Your goal: Go line by line through the entries below and count those containing the string "elbow"; give only the count.

##########

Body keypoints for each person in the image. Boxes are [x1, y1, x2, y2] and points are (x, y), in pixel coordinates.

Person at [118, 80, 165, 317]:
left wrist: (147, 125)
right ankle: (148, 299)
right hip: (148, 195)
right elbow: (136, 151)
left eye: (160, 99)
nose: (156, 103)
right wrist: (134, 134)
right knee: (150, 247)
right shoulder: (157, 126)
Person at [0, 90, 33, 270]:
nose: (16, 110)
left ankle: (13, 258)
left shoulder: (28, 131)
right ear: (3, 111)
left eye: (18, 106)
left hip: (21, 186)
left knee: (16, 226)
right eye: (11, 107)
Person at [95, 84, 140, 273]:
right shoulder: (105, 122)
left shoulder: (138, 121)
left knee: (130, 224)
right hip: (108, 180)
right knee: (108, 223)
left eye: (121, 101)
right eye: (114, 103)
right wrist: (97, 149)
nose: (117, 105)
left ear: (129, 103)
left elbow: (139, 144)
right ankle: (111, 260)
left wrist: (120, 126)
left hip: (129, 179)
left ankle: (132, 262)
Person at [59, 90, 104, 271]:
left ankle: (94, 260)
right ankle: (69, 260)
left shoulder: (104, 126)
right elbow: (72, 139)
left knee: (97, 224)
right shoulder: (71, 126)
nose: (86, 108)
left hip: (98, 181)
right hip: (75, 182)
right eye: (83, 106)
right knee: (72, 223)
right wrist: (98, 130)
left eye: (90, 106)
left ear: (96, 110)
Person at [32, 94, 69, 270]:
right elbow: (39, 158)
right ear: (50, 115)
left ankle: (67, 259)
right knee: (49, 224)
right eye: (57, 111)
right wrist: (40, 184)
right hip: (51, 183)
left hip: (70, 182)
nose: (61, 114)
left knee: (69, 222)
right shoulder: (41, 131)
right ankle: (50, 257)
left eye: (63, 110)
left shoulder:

##########

Solution to this exercise: 4